Once again, we see one rule for the US, UK and countries they’re friendly with and another rule for the rest of the world. Look at the picture above and you’ll see how the majority of the world views the current hostilities in the Middle East. On the left, every country that wants an immediate cessation of attacks. On the right, the three countries who don’t: the US, UK and Israel. The US is quietly letting Israel continue its shelling of civilians while at the same time condemning Hizbullah for doing exactly the same thing. When Arabs murder civilians, that’s terrorism. When Israelis murder civilians, that’s legitimate self-defence.
Much has been made in recent days – at the G8 summit and elsewhere – of Israel’s right to retaliate against the capture of its soldiers, or attacks on its troops on its own sovereign territory. Some, such as those in the US administration, seem to believe that Israel has an unqualified licence to hit back at its enemies no matter what the cost. And even those willing to recognise that there may be a problem tend to couch it in terms of Israel’s “disproportionate use of force” rather than its basic right to take military action.

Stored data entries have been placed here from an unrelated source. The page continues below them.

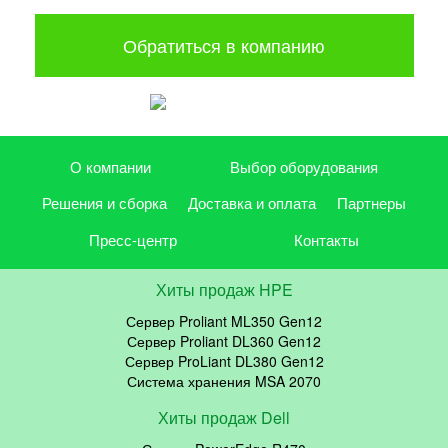
Обратиться в компанию
О компании
Выбор оборудования
Решения и сборка
Доставка и оплата
Партнеры
Пресс-центр
Контакты
Хиты продаж HPE
Сервер Proliant ML350 Gen12
Сервер Proliant DL360 Gen12
Сервер ProLiant DL380 Gen12
Система хранения MSA 2070
Хиты продаж Dell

But what is at stake here is not proportionality or the issue of self-defence, but symmetry and equivalence. Israel is staking a claim to the exclusive use of force as an instrument of policy and punishment, and is seeking to deny any opposing state or non-state actor a similar right. It is also largely succeeding in portraying its own “right to self-defence” as beyond question, while denying anyone else the same. And the international community is effectively endorsing Israel’s stance on both counts.

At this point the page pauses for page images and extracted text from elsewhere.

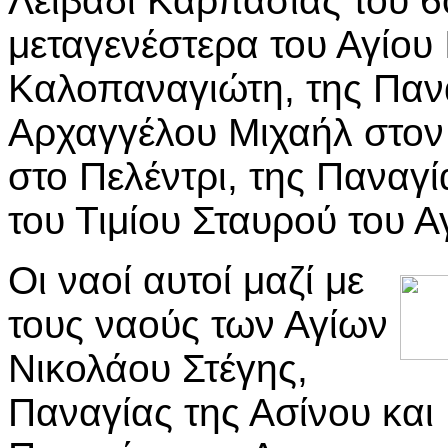
Λειβάδι Καρπασίας του 6ο
μεταγενέστερα του Αγίου
Καλοπαναγιώτη, της Παν
Αρχαγγέλου Μιχαήλ στον 
στο Πελέντρι, της Παναγ
του Τιμίου Σταυρού του 
Οι ναοί αυτοί μαζί με
τους ναούς των Αγίων
Νικολάου Στέγης,
Παναγίας της Ασίνου και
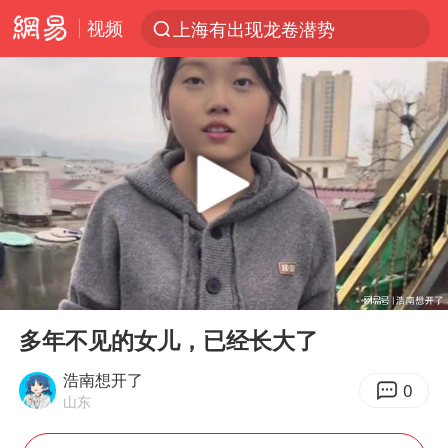
视频
上海有出现龙卷潜势
跨界融合拉长夏日经济消费链条
上海：5号线16号线浦江线全线停运
白海豚逼近浙闽沿海
今日15时起福州地铁高架区段停运
国足U17与阿森纳决赛取消 并列冠军
王艺迪2-4不敌张本美和止步4强
00:00
06:25
上门女婿出轨女邻居多年被判重婚罪
Play
Ent
full
《披荆斩棘2026》阵容官宣
多年不见的女儿，已经长大了
王艺迪无缘横滨赛决赛
浩南想开了
0
山东
泰国：高度重视中国游客旅游体验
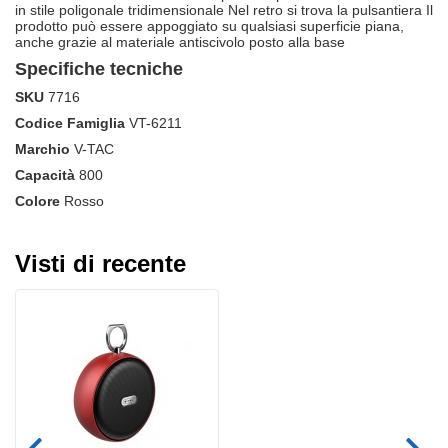
in stile poligonale tridimensionale Nel retro si trova la pulsantiera Il
prodotto può essere appoggiato su qualsiasi superficie piana,
anche grazie al materiale antiscivolo posto alla base
Specifiche tecniche
SKU
7716
Codice Famiglia
VT-6211
Marchio
V-TAC
Capacità
800
Colore
Rosso
Visti di recente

From an Arab point of view this cannot be right. There is no reason in the world why Israel should be able to enter Arab sovereign soil to occupy, destroy, kidnap and eliminate its perceived foes – repeatedly, with impunity and without restraint – while the Arab side cannot do the same. And if the Arab states are unable or unwilling to do so then the job should fall to those who can.
It is important to bear in mind that in both the case of the Hamas raid that led to the invasion of Gaza and the Hizbullah attack that led to the assault on Lebanon it was Israel’s regular armed forces, not its civilians, that were targeted. It is hard to see how this can be filed under the rubric of “terrorism”, rather than a straightforward tactical defeat for Israel’s much-vaunted military machine; one that Israel seems loth to acknowledge.
(Source: The Guardian)
It’s these kind of bald-faced double standards that make a mockery of Bush’s War On Terror. No reasonable person, Israeli, Arab or otherwise, wants their families blown to bits by the actions of lunatics with bombs. But until we value all human lives as being equally valuable, the terror promoters will be able to use the disparity to recruit people to their cause.
And the missiles will keep raining down on both sides, on ordinary people who want no part in any war.